Ethical Implications of Training Deceptive AI
Jason Starace, Bert Baumgaertner, Terence Soule
Abstract
Deceptive behavior in AI systems is no longer theoretical: large language models strategically mislead without producing false statements, maintain deceptive strategies through safety training, and coordinate deception in multi-agent settings. While the European Union's AI Act prohibits deployment of deceptive AI systems, it explicitly exempts research and development, creating a necessary but unstructured space in which no established framework governs how deception research should be conducted or how risk should scale with capability.
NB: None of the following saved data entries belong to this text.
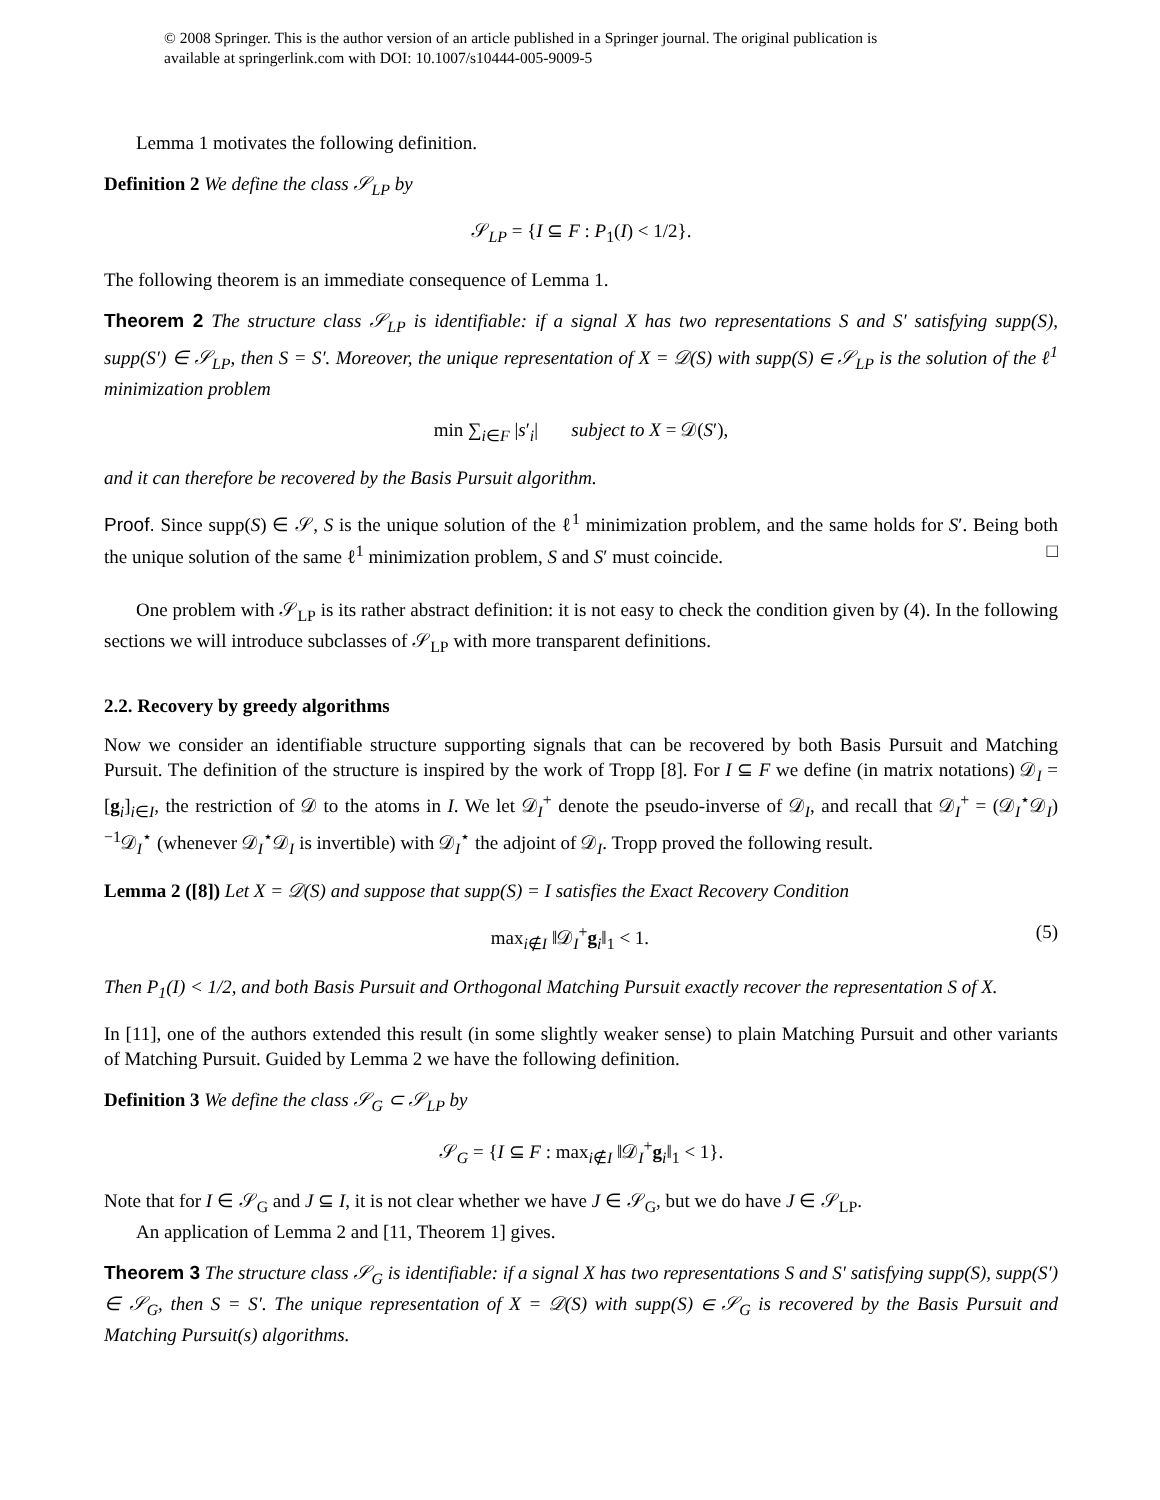© 2008 Springer. This is the author version of an article published in a Springer journal. The original publication is
available at springerlink.com with DOI: 10.1007/s10444-005-9009-5
Lemma 1 motivates the following definition.
Definition 2 We define the class 𝒮<sub>LP</sub> by
𝒮<sub>LP</sub> = {I ⊆ F : P<sub>1</sub>(I) < 1/2}.
The following theorem is an immediate consequence of Lemma 1.
Theorem 2 The structure class 𝒮<sub>LP</sub> is identifiable: if a signal X has two representations S and S′ satisfying supp(S), supp(S′) ∈ 𝒮<sub>LP</sub>, then S = S′. Moreover, the unique representation of X = 𝒟(S) with supp(S) ∈ 𝒮<sub>LP</sub> is the solution of the ℓ<sup>1</sup> minimization problem
min ∑<sub>i∈F</sub> |s′<sub>i</sub>| subject to X = 𝒟(S′),
and it can therefore be recovered by the Basis Pursuit algorithm.
Proof. Since supp(S) ∈ 𝒮, S is the unique solution of the ℓ<sup>1</sup> minimization problem, and the same holds for S′. Being both the unique solution of the same ℓ<sup>1</sup> minimization problem, S and S′ must coincide. □
One problem with 𝒮<sub>LP</sub> is its rather abstract definition: it is not easy to check the condition given by (4). In the following sections we will introduce subclasses of 𝒮<sub>LP</sub> with more transparent definitions.
2.2. Recovery by greedy algorithms
Now we consider an identifiable structure supporting signals that can be recovered by both Basis Pursuit and Matching Pursuit. The definition of the structure is inspired by the work of Tropp [8]. For I ⊆ F we define (in matrix notations) 𝒟<sub>I</sub> = [g<sub>i</sub>]<sub>i∈I</sub>, the restriction of 𝒟 to the atoms in I. We let 𝒟<sub>I</sub><sup>+</sup> denote the pseudo-inverse of 𝒟<sub>I</sub>, and recall that 𝒟<sub>I</sub><sup>+</sup> = (𝒟<sub>I</sub><sup>⋆</sup>𝒟<sub>I</sub>)<sup>−1</sup>𝒟<sub>I</sub><sup>⋆</sup> (whenever 𝒟<sub>I</sub><sup>⋆</sup>𝒟<sub>I</sub> is invertible) with 𝒟<sub>I</sub><sup>⋆</sup> the adjoint of 𝒟<sub>I</sub>. Tropp proved the following result.
Lemma 2 ([8]) Let X = 𝒟(S) and suppose that supp(S) = I satisfies the Exact Recovery Condition
max<sub>i∉I</sub> ‖𝒟<sub>I</sub><sup>+</sup>g<sub>i</sub>‖<sub>1</sub> < 1. (5)
Then P<sub>1</sub>(I) < 1/2, and both Basis Pursuit and Orthogonal Matching Pursuit exactly recover the representation S of X.
In [11], one of the authors extended this result (in some slightly weaker sense) to plain Matching Pursuit and other variants of Matching Pursuit. Guided by Lemma 2 we have the following definition.
Definition 3 We define the class 𝒮<sub>G</sub> ⊂ 𝒮<sub>LP</sub> by
𝒮<sub>G</sub> = {I ⊆ F : max<sub>i∉I</sub> ‖𝒟<sub>I</sub><sup>+</sup>g<sub>i</sub>‖<sub>1</sub> < 1}.
Note that for I ∈ 𝒮<sub>G</sub> and J ⊆ I, it is not clear whether we have J ∈ 𝒮<sub>G</sub>, but we do have J ∈ 𝒮<sub>LP</sub>.
An application of Lemma 2 and [11, Theorem 1] gives.
Theorem 3 The structure class 𝒮<sub>G</sub> is identifiable: if a signal X has two representations S and S′ satisfying supp(S), supp(S′) ∈ 𝒮<sub>G</sub>, then S = S′. The unique representation of X = 𝒟(S) with supp(S) ∈ 𝒮<sub>G</sub> is recovered by the Basis Pursuit and Matching Pursuit(s) algorithms.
This paper proposes a Deception Research Levels (DRL) framework, a classification system for deceptive algorithm research modeled on the Biosafety Level system used in biological research. The DRL framework classifies research by risk profile rather than researcher intent, assessing deceptive mechanisms across five dimensions grounded in the AI4People ethical framework: Pillar Implication, Severity, Reversibility, Scale, and Vulnerability. Classification follows a ``highest dimension wins'' approach, assigning one of four risk levels with cumulative safeguards ranging from standard documentation at DRL-1 to regulatory notification and third-party security audits at DRL-4. A dual-development mandate at DRL-3 and above requires that detection and mitigation methods be developed alongside any deceptive capability. We apply the framework to eight case studies spanning all four levels and demonstrate that ecological validity of the deceptive mechanism emerges as a consistent, non-independent indicator of classification level. The DRL framework is intended to fill the governance gap between regulated deployment and unstructured research, supporting both beneficial applications and defensive research under conditions where safeguards are proportional to the potential for harm.